“Maltrattava la figlia del boss“, ma il tribunale di Varese lo assolve
Capo d’imputazione rimodulato: non più maltrattamenti in famiglia ma stalking, che in difetto di querela ha scagionato il giovane. La difesa: “Racconto fumoso della parte offesa". Manca la prova, anche il pm chiede l'assoluzione
Due ragazzi che si amano in una situazione difficile, complicata da due elementi chiave. Primo: lei è figlia di un boss di camorra, ora collaboratore di giustizia, e l’intera famiglia è inserita in un programma di protezione per testimoni. Secondo: il compagno della ragazza, finito a processo, avrebbe tenuto comportamenti ben oltre il biasimevole: capelli tirati, schiaffi, sputi in faccia all’ormai ex fidanzata, diventata nel frattempo madre di suo figlio.
Una situazione che la donna, comprensibilmente, non ha tollerato, al punto da sporgere denuncia per maltrattamenti in famiglia, reato grave e “ostativo”, che può portare direttamente in carcere chi ne viene riconosciuto colpevole.
Scatta quindi l’azione penale e si arriva al processo.
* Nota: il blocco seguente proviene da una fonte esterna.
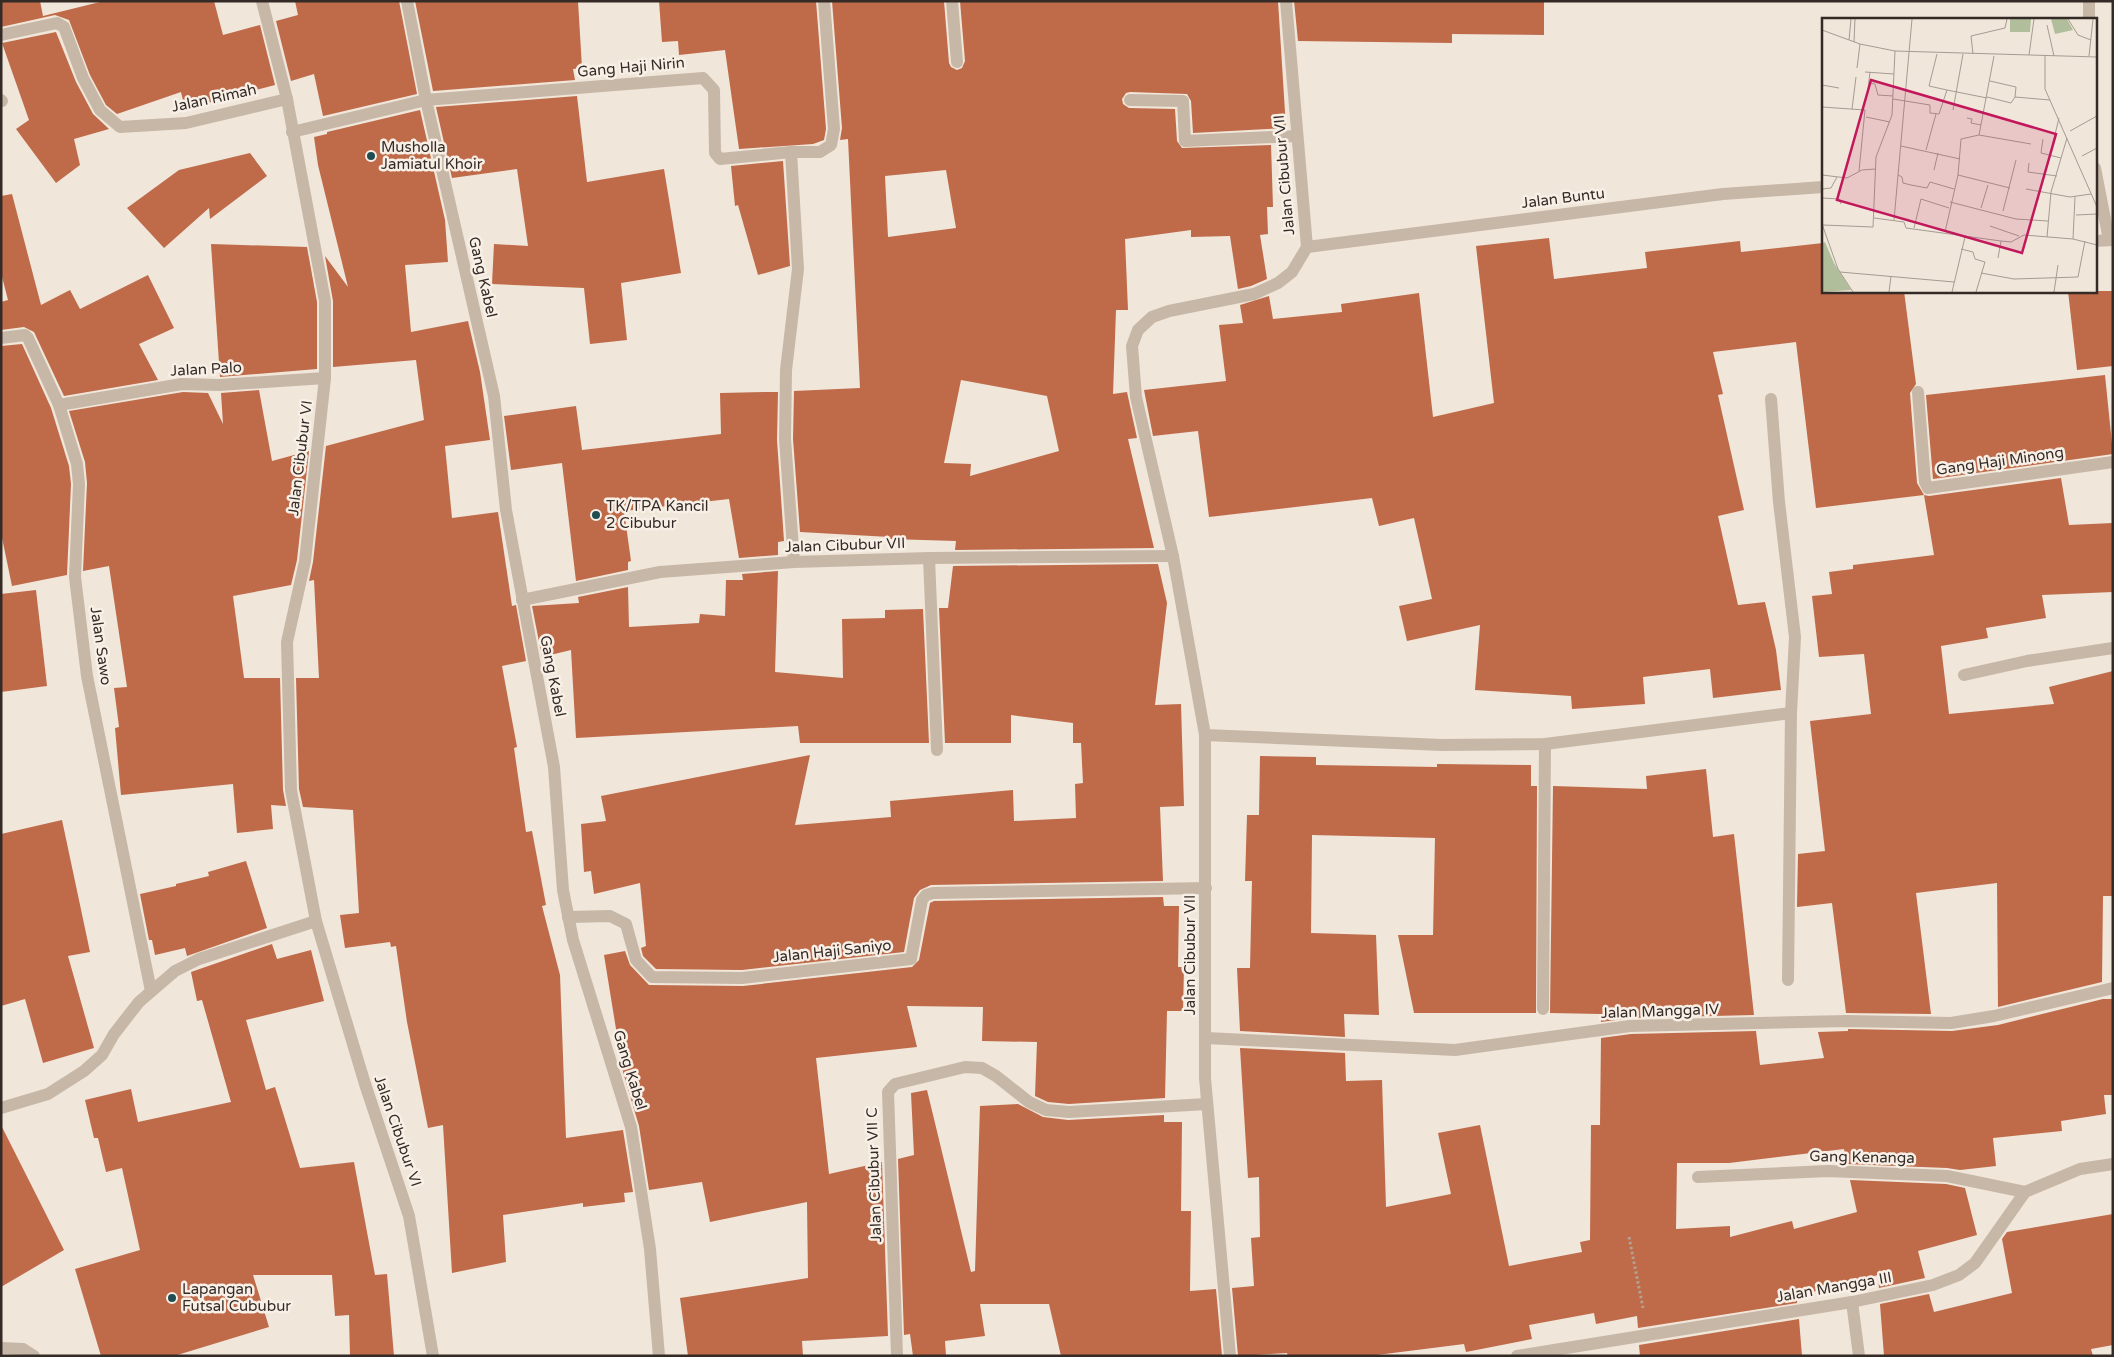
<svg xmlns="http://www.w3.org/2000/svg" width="2114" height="1357" viewBox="0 0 2114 1357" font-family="'Varela Round',sans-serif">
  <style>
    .building { fill: #bf6a49; fill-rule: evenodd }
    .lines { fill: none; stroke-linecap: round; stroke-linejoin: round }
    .path { stroke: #b3a191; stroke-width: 3; stroke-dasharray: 2.5 2.5; stroke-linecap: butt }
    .street { stroke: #c7b7a7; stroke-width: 12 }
    .poi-dot { fill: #1f4d52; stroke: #f8f0e6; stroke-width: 2 }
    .labels { text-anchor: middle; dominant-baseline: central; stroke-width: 5; stroke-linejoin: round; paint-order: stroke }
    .street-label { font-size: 15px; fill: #342b27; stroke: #f8f0e6 }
    .poi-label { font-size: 15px; fill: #342b27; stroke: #f8f0e6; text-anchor: start }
    .inset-road { fill: none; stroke: #a59b92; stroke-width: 1 }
    .view { fill: #c2185b; fill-opacity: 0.15; stroke: #c2185b; stroke-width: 2.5 }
    .inset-edge { fill: none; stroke: #342b27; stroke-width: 2.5 }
  </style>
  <rect width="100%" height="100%" fill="#f0e6da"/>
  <g class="building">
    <path d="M1,1H40L43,16L104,1H214L223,35L260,25L275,85L185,109L181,92L117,114L106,105L90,75L69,20L55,15L1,27Z"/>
    <path d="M295,1H399L417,94L323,116L314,74L291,81L276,21L298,15Z"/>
    <path d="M415,1H578L582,68L573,69L575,80L433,91Z"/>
    <path d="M659,1H816L826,129L824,140L813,144L739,149L725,50L679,55L678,41L662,42Z"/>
    <path d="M832,1H944L949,63L951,67L957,70L962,68L965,61L960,1H1278L1286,128L1193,133L1191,101L1187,94L1130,92L1126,93L1122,99L1123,104L1129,108L1175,109L1177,141L1182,148L1271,145L1273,207H1267L1268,234L1260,235L1267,279L1251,286L1238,289L1230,236L1191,237V230L1125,239L1128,310H1116L1113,394L1127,392L1137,438L1128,439L1154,548L955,550L956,541L890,539V537L800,532L793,439L794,391L860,388L848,139L840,140L842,128ZM946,170L956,228L888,237L885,176ZM961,380L1047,396L1059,451L970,476L971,464L944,463Z"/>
    <path d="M1294,1H1544V35L1452,34V43L1298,41Z"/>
    <path d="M56,32L76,82L93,114L109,129L74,139L80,165L56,183L16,129L29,120L2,43Z"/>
    <path d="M577,96L587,182L664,169L681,273L621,283L627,340L590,344L584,288L492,284L494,244L528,246L517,169L452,178L436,107Z"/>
    <path d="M420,110L445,220L448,262L405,265L411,332L468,321L480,372L490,440L445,446L452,518L498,512L512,606L516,605L526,661L502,666L517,747L514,748L526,832L532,831L546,905L542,906L560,975L566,1138L623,1130L633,1192L624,1193L625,1202L583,1207V1203L503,1215L506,1262L452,1273L443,1125L428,1128L407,1022L396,946L391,947L390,942L345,948L340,915L359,913L353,810L303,807L299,789L296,678H319L314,580L309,581L313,562L326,446L424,420L416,360L333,367V301L325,256L348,287L318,165L314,137L327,134V132Z"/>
    <path d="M250,153L267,176L210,219L209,208L164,248L127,208L179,170Z"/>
    <path d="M783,161L790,266L758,275L738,205L735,206L731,166Z"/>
    <path d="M12,194L41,305L70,290L80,309L148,275L174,328L139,344L158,380L64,396L34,332L24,327L1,330V302L8,300L1,273V196Z"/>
    <path d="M1549,238L1554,279L1647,268L1645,252L1740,241L1741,252L1823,243V291H1904L1916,384L1910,393L1917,483L1924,495L1929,496L2061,478L2069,525L2113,523V592L2042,595L2046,618L1986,628L1988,638L1941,646L1949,714L2054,704L2049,687L2113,671V896H2103L2102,982L1998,1007L1997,883L1916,893L1931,1014L1846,1013L1832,903L1797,907L1798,854L1825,851L1810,721L1871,714L1864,654L1819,657L1812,596L1832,594L1829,572L1853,569V565L1934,555L1924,495L1816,508L1796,342L1713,352L1723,394L1718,395L1744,510L1718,516L1738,605L1765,602L1776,650L1781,690L1713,698L1710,669L1643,677L1645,704L1572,709L1571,696L1475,690L1480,625L1407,641L1399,606L1432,599L1414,518L1379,526L1372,498L1209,517L1198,431L1153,436L1144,390L1226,381L1219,325L1243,323L1240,305L1269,296L1273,319L1342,312L1341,304L1419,293L1433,417L1494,403L1476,246Z"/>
    <path d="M211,244L307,247L317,302V369L220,377Z"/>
    <path d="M2068,291H2113V366L2077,370Z"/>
    <path d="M22,344L51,408L69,466L71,484L67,575L12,586L1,533V346Z"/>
    <path d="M2105,375L2113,454L1933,479L1926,395Z"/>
    <path d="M259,390L272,461L309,451L297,560L291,585L233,596L244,678H280L283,790L286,806L271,805L273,829L237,833L233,784L121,795L115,728L119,727L114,688L127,687L109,566L83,571L87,483L85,462L69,411L183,392L208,393L223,424L221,393Z"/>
    <path d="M764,392H778L777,440L784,541L778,542V555L739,558L729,499L624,511L631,561L628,562V570L576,581L562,463L511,470L504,416L576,406L582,450L721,434L720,393Z"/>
    <path d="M1158,564L1167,603L1155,705L1181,704L1184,806L1160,807L1163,881L931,885L920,890L914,898L904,952L742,970L656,969L643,956L641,948L646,946L640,883L594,894L591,871L584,872L581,824L606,821L601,796L810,755L795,825L891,817L890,801L1013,790L1014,821L1076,818L1075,784L1083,783L1081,743H1073V723L1011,715V743H945L939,608H948L953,566Z"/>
    <path d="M778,571L775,672L843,678L842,619L885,618V610L923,609L929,743H800L798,726L576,738L571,650L542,657L532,606L579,603L578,597L628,587L629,627L699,623L700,614L725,616L726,580H743L742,574Z"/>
    <path d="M36,590L47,686L1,692V594Z"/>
    <path d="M1260,756L1316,757V765L1437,767V764L1531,765V786H1537L1536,1013H1414L1398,935H1433L1435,838L1312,835L1311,933L1376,935L1379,1015L1344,1014L1345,1037L1240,1031L1237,968H1250L1252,881H1245L1247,815H1259Z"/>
    <path d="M1706,769L1713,837L1734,834L1754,1015L1630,1018L1601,1022V1014L1550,1013L1553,786L1647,789L1646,776Z"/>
    <path d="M62,820L90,952L68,956L94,1048L43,1063L25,999L1,1006V834Z"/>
    <path d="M246,861L267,928L187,956L185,948L155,955L152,940H149L140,894L176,886V884L209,876L208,872Z"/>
    <path d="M1163,897L1164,906H1179L1178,967H1184L1183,1011H1167L1165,1098L1069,1104L1048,1102L1035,1096L1037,1042L982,1041L983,1007L907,1006L917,1047L816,1058L829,1174L882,1162L888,1336L802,1341L803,1356H688L680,1298L808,1278L807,1202L710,1222L702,1182L649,1190L639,1126L623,1072L604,955L625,951L630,965L649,985L743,986L912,967L919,960L930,903L934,901Z"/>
    <path d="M272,944L277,959L311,950L324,1001L246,1020L266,1090L275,1087L300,1168L354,1162L375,1275L387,1274L394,1356H350L349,1315L335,1316L332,1275H253L269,1327L174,1356H101L75,1269L140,1250L122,1168L106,1172L98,1138H94L85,1100L131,1089L138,1122L231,1102L202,1000L197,1001L191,972Z"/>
    <path d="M2103,999H2113V1095H2104L2106,1114L2061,1121L2062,1131L1993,1138L1996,1166L1960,1170L1947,1168L1847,1164L1844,1149L1729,1163H1677L1676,1229L1730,1226V1237L1792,1221L1794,1229L1857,1212L1850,1180L1946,1184L1965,1188L1977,1235L1918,1251L1925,1278L1879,1288L1878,1275L1797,1296V1303L1638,1328L1637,1316L1596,1324L1594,1313L1529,1325L1532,1339L1466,1352L1464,1344L1369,1356H1288L1287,1353L1238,1356L1232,1288L1254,1286L1251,1238L1260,1237L1259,1177L1248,1178L1240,1048L1345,1053L1346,1081L1382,1080L1386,1207L1451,1194L1438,1133L1480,1125L1509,1266L1582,1252L1580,1242L1590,1240L1591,1125H1600L1601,1038L1631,1034L1756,1031L1760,1065L1824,1058L1818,1032L1848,1031V1029L1952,1031L1998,1025Z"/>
    <path d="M927,1090L971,1272L975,1271L980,1106L1018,1104L1043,1117L1068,1120L1164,1115V1122H1182L1181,1211H1191L1190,1291L1216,1289L1222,1356H1061L1049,1304H980L985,1336L945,1341L946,1356H913L910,1334L904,1335L898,1159L914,1155L911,1093Z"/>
    <path d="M1,1125L64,1250L1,1287Z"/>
    <path d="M2113,1214V1345L2091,1349L2093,1356H1884L1880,1304L1929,1294L1934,1312L2012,1293L2002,1239L2007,1232Z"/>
    <path d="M1799,1319L1802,1356H1640L1639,1345Z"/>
  </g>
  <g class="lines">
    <path class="path" d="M1629,1237L1643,1308"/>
    <g class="street">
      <path d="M262,1L287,99L325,301V378L305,561L287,642L291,790L316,921L365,1084L409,1216L433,1356"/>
      <path d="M407,1L426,100L494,396L506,510L554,767L563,890L573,940L631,1127L650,1249L659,1356"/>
      <path d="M952,1L957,62"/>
      <path d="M2089,19V1"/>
      <path d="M1,35L57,23L64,27L83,78L100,110L120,127L186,123L287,99"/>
      <path d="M1,100L2,101"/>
      <path d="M1130,100L1183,101L1185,141L1297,136"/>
      <path d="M292,132L426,100L703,78L714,90L715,153L720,159L791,152H820L831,145L834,129L824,1"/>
      <path d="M791,152L798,269L786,370L785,439L794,562"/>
      <path d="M2095,168L2109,240"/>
      <path d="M2095,241L2113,240"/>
      <path d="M1307,247L1723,194L1823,187"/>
      <path d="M1,338L25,335L28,338L59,405L77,464L79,484L75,577L87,676L151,991"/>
      <path d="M1918,392L1925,482L1928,488L2113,462"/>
      <path d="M1771,399L1779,502L1795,637L1791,713L1788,980"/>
      <path d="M59,405L182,384L219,385L325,378"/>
      <path d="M929,558L937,750"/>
      <path d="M522,600L660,572L794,562L929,558L1173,556"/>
      <path d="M1964,675L2027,661L2113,648"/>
      <path d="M1205,735L1442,745L1545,744L1791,713"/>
      <path d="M568,917L610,916L626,924L636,960L652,977L742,978L911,959L922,900L926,895L933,893L1206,888"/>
      <path d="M1543,1009L1545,744"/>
      <path d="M1206,1038L1455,1050L1630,1026L1847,1021L1951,1023L1994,1016L2113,988"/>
      <path d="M1,1108L48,1094L84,1071L102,1055L114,1034L139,1002L175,971L199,959L316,921"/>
      <path d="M1698,1177L1828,1171L1947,1176L2025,1192"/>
      <path d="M1852,1302L1859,1356"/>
      <path d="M1,1348L23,1349L34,1356"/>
      <path d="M897,1356L888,1092L895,1084L965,1067L982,1068L996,1076L1029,1102L1046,1110L1069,1112L1207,1104"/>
      <path d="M1230,1356L1205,1078V735L1173,556L1136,397L1132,346L1138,330L1152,317L1169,311L1254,294L1278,283L1292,272L1307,247L1286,1"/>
      <path d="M1517,1356L1852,1302L1933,1285L1959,1275L1975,1263L2025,1192L2080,1169L2113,1164"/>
    </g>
  </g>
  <g class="poi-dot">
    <circle cx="371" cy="156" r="5"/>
    <circle cx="596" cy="515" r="5"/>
    <circle cx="172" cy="1298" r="5"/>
  </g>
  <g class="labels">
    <g class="street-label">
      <text transform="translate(631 67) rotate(-5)">Gang Haji Nirin</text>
      <text transform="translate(214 98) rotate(-12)">Jalan Rimah</text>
      <text transform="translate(1284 175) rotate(-95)">Jalan Cibubur VII</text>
      <text transform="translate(1563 198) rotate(-7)">Jalan Buntu</text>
      <text transform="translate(483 277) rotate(77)">Gang Kabel</text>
      <text transform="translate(206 369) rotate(-3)">Jalan Palo</text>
      <text transform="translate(300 458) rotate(-83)">Jalan Cibubur VI</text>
      <text transform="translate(2000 461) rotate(-8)">Gang Haji Minong</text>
      <text transform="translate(845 545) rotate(-2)">Jalan Cibubur VII</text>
      <text transform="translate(101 646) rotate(82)">Jalan Sawo</text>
      <text transform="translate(553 676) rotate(79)">Gang Kabel</text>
      <text transform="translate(832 951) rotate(-6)">Jalan Haji Saniyo</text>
      <text transform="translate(1190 955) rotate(-90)">Jalan Cibubur VII</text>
      <text transform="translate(1660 1011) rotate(-2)">Jalan Mangga IV</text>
      <text transform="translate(630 1070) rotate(73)">Gang Kabel</text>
      <text transform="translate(398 1131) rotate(71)">Jalan Cibubur VI</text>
      <text transform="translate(1862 1157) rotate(1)">Gang Kenanga</text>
      <text transform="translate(874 1175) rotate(-92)">Jalan Cibubur VII C</text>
      <text transform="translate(1834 1287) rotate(-10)">Jalan Mangga III</text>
    </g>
    <g class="poi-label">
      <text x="381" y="147">Musholla<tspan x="381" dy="17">Jamiatul Khoir</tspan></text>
      <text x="606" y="506">TK/TPA Kancil<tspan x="606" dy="17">2 Cibubur</tspan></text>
      <text x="182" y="1289">Lapangan<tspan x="182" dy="17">Futsal Cububur</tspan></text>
    </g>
  </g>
  <g transform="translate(1822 18)">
    <rect width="275" height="275" fill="#f0e6da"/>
    <path d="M188,1H209L208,14H188ZM229,1H245L251,12L233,16ZM3,224L12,245L29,272L0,274V225Z" fill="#b1be9b"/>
    <path class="inset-road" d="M246,1L256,17L269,22M225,7L232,38M0,12L38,26L73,33L275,39M27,22L29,1M32,24L33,1M115,36L107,68L125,72M151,36L149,18L183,10L185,1M207,37L212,1M223,38V71L275,189M267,38L271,1M35,50L38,26M43,54L72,56M47,65L53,66L56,77L71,78M0,67L17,70M46,71L48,54M165,79L189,85L193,79L194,69L168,63M193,79L228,82M71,81L108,87V95L117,96L125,72L165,80M0,89L43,92L37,153M30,91L34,59M131,92L141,36M44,99L68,104M145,100L150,101L149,105L159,107M248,113L275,98M157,117L209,126M221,121L219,135L239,140M79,128L138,141M104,132L114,96M228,137L237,100M260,138L275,130M207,145L206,154L235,158M112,152L116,135M0,157L25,160L40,152L53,151M76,157L80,159L81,165L89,167L105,170L108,164L132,171M136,157L188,170M0,171L9,170L15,159M204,171L248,179L269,176M0,180L17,181L19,186M128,184L194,201L226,203M159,190L166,167M181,193L194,142M254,197L275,196M52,200L82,204L84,210L179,223L189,224L202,217L251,221L275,227M72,202L90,1M0,206L16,251L31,274M1,207L51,209L54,139L70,97L73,33M168,208L197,218M92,210L99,181L127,190M123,214L136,157L139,121L157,117L172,38M225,219L229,174L245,120M251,221L253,179M139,231L151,234L153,241L163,244L154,274M176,240L179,223M18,254L132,264M159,255L192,261L256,259L263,223M67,274L69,258M130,274L143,219M232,274L236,247"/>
    <path class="view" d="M49,62L234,116L200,235L15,182Z"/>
    <rect width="275" height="275" class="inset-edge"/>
  </g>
  <rect width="2114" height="1357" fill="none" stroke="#342b27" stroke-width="5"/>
</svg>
Ma la testimonianza della parte offesa si rivela «particolarmente confusa», come ha ammesso l’avvocata Carlotta Calemme, difensore dell’imputato.
Le ricostruzioni in aula sono state fumose, a tratti difficili da comprendere anche per via della terminologia usata nelle escussioni.
Fino al colpo di scena: il pubblico ministero Lorenzo Dalla Palma ha chiesto la riqualificazione del reato da maltrattamenti a stalking, che, in assenza di querela, ha portato a una doppia decisione del collegio giudicante: assoluzione perché il fatto non sussiste per i maltrattamenti e non doversi procedere per gli atti persecutori.